In the true spirit of provincial rebellion against the centre, Northern Broadsides’ The Merry Wives (presented by British Council and Standard Chartered at Birla Sabhagar, November 29) makes a political point of doing Shakespeare in northern accent—arguably as difficult to follow as Caribbean or Indian English. After all, the Bard of Avon belongs to everyone, and it is only historical circumstance that raised the East Midlands dialect round London to the standard English spoken today.
In this respect the company certainly alights on one of Shakespeare’s main concerns here: the politics of language. Falstaff is the only major character to talk Queen’s English, but his “proper” speech does not help him to win over the women. Shakespeare appears to suggest that Falstaff’s is the tongue of artifice, and that of the others nature’s own. Thus, Northern Broadsides may have Shakespeare’s implicit approval for using their “natural” voice. They also defensibly replace references to Windsor with a regional town, but otherwise remain faithful to the text.
Barrie Rutter directs this comedy as a rambunctious farce, justifiably placing it within the hoary heritage of Plautus’ Miles Gloriosus on one chronological side and Moliere’s Scapin on the other. His Falstaff becomes one more outrageously funny laughing-stock in this continuum of the braggart soldier. Naturally, this means sacrificing something Shakespearean—in this case, the portrayal of busy bourgeois provincial life that imbues this work with a bustling, collective sense of community.
Of course, leftwing critics may see it in a different light. Falstaff (the only knight apart from Sir Hugh), uncourtly and unchivalrous, thus quite untrue to knightly virtues, represents immoral upper echelons upsetting the sound morality of middle-class society. The lambasting given him becomes a comic paradigm of class struggle. The play has a feminist angle too; faced by male lust and jealousy (Falstaff and Ford respectively), the merry wives triumph together as a sisterhood. Rutter is either oblivious of or ignores the possibilities of such “serious” interpretations.

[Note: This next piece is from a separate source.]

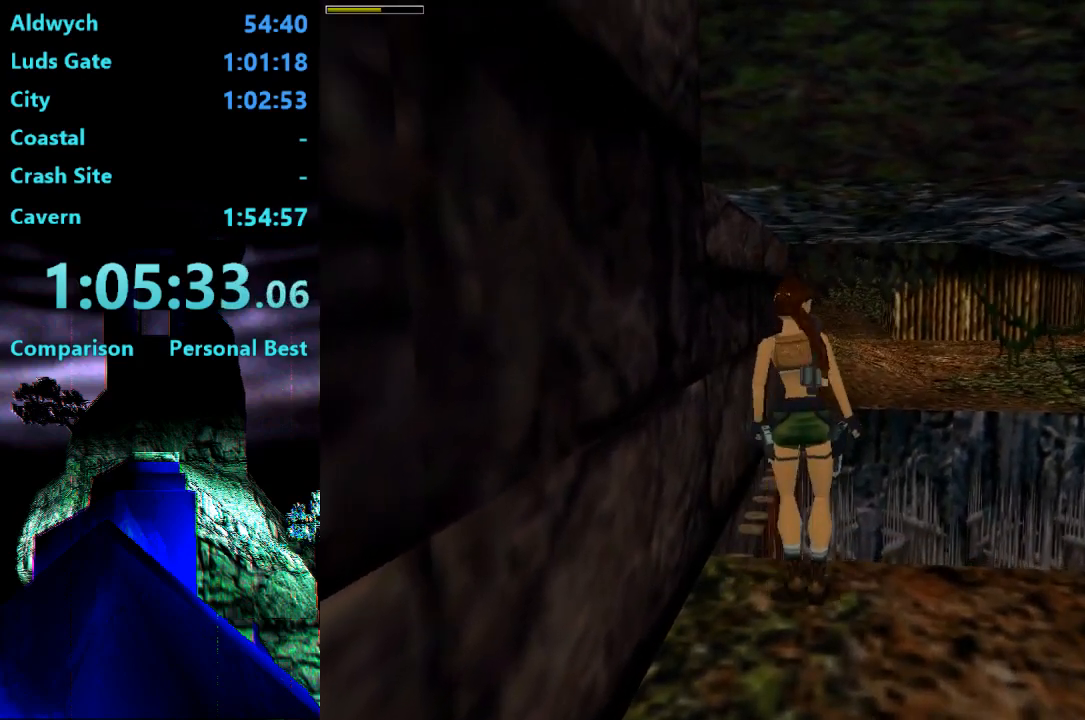
{"buttons": ["R1", "DPAD_UP"], "right_stick": "center", "events": [[250, "R1", "down"], [450, "DPAD_UP", "down"]]}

But in his own way he succeeds like few can or have. The general professionalism, timing and delivery are impeccable. Not a second goes waste, the audience carried along on a roller-coaster of merriment that peaks in the utterly gut-busting buck-basket scene. Rutter knows how to stage a farce instinctively. Even the unbelievable fairy scene is transformed by the fairies singing in perfect doo-wop harmony from the Fifties. It is a tribute to the actors that they do not depend on sets to distract attention, and we do not mind the absence of anything on stage except for the essential arras.

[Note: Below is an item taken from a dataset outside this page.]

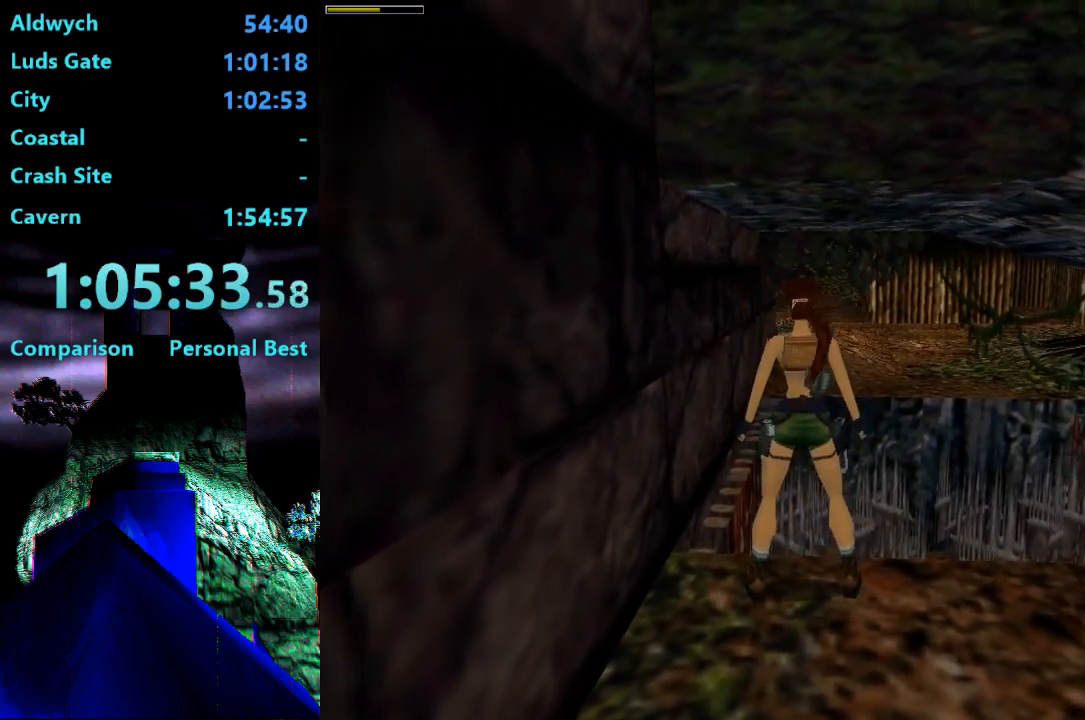
{"buttons": [], "right_stick": "center", "events": [[217, "DPAD_UP", "up"], [217, "R1", "up"]]}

The cast hams up the histrionics to convey Shakespeare’s purpose that everyone has eccentricities which we can and should laugh at—a corner-stone of comic theory. Notable roles are those of Rutter himself as the fat Sir with a lecherous leer and satyric bend of the ankle, and Lawrence Evans who turns the French doctor (a part difficult to visualize on the printed page) into a hilarious theatrical presence. Only Conrad Nelson (the host of the inn) looks out of place, as an effeminate mischief-maker wearing a printed shirt unbuttoned down to his navel.